Très menue et sympathique, Nhi n’a rien d’une beauté. Professionnelle dans une institution d’enseignement, elle gagne l’équivalent de 150 $ par mois, ce qu’elle considère comme très peu. Son rêve aurait été de rencontrer un homme riche et gentil, qui lui donne accès à un style de vie confortable, à de beaux vêtements, à des voyages. Évidemment, elle vit chez ses parents, qui désespèrent de la voir se marier. Ils lui ont présenté plusieurs hommes, dont aucun ne lui plaisait. Même si elle-même s’inquiète beaucoup de son sort, elle n’acceptera de se marier que si l’homme en question lui plaît et lui paraît une personne de qualité  (de très nombreux hommes vietnamiens sont des maris exécrables, qui boivent beaucoup, ont des vies parallèles et battent leurs épouses — une autre surprise qui a fait fondre mes lunettes roses comme neige au soleil…). Je trouve pathétique d’entendre : « Si je ne me marie pas, je serai la risée de mon entourage et devrai rester chez mes parents jusqu’à ce qu’ils meurent. » J’ai effectivement été témoin de scènes dans lesquelles de jeunes femmes font parfois même preuve de cruauté devant l’infortune d’autres, moins « gâtées » par la vie.

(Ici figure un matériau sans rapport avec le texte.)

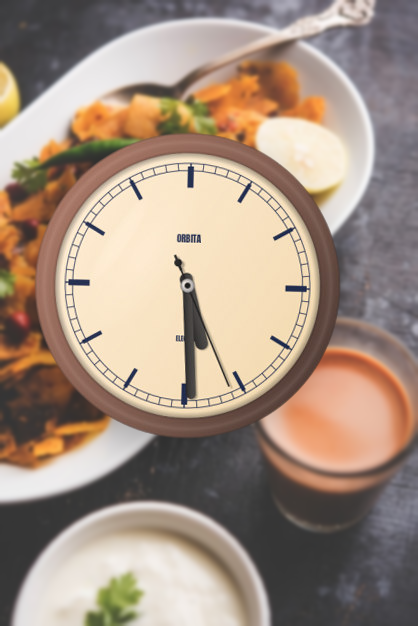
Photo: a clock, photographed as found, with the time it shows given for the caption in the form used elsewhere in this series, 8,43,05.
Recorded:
5,29,26
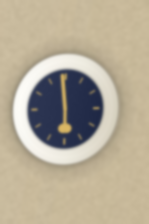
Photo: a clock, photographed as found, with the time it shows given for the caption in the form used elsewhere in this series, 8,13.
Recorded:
5,59
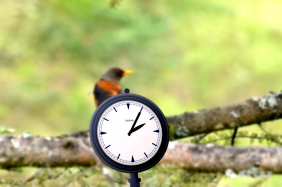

Mais voilà que Nhi a un amoureux depuis quelques mois. Elle dit de lui qu’il a bon cœur, qu’il l’adore et que c’est un homme bon. À preuve, il s’occupe de ses vieux parents avec qui il vit évidemment. Ils se voient une fois par semaine, le dimanche de 17 h à 21 h, pour aller au cinéma, manger dans un petit resto et faire une marche quand le temps le permet. Mais comme son emploi régulier lui rapporte encore moins d’argent qu’elle, le copain de Nhi occupe 2 emplois à temps plein. Un de jour dans un bureau, l’autre dans un hôtel comme gardien de nuit 6 jours par semaine : il arrive à dormir entre 4 et 5 heures par nuit sur un petit matelas de fortune, derrière le comptoir de la réception de l’hôtel. Au total, il gagne donc plus que Nhi : un gros 250 $ par mois.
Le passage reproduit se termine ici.